He called the current equity market swoon “a minor warm-up for the main event.” The fullness of time will tell.
Pre-dawn Friday, House members passed budget legislation, agreeing on a $300 billion increase in military and domestic spending to keep dysfunctional government running – Trump expected to sign the measure into law later today.
The shutdown lasted hours. Three weeks ago, it shut down for three days. Undemocratic Dems caved, agreeing to another continuing resolution to keep government running through February 8.
The January shutdown occurred over immigrant rights issues, notably Deferred Action for Childhood Arrivals (DACA), letting undocumented immigrants entering America as minors receive renewable deferred action from deportation, along with work permit eligibility.
Around 850,000 “Dreamers” are affected. Some estimates put their number at 1.7 million human beings deserving equitable treatment – not thrown under the bus for political reasons.
The issue remains unresolved, leaving them in limbo once budget resolution is signed into law – likely later on Friday, but in Washington, nothing is certain.
The proposed budget deal involves a fifth stopgap bill to fund government through March 23. Another measure will be needed to prevent shutdown.

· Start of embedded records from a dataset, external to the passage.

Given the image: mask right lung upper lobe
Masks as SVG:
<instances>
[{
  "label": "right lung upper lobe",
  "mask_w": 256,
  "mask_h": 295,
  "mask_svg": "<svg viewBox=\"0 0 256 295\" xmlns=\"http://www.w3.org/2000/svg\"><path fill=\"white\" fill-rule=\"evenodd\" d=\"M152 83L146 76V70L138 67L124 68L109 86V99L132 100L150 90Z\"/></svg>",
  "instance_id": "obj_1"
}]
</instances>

It’s no way to run government, yet it persists, a game of chicken to see who blinks first.
A Final Comment
The deal agreed on includes:
$165 billion military spending increase;
domestic program spending boosted by $131 billion;
nearly $90 billion in disaster relief funding:
funding community health centers for the next two years;
extending the Children’s Health Insurance Program for four years;
funding for existing infrastructure programs for transportation, drinking water and broadband.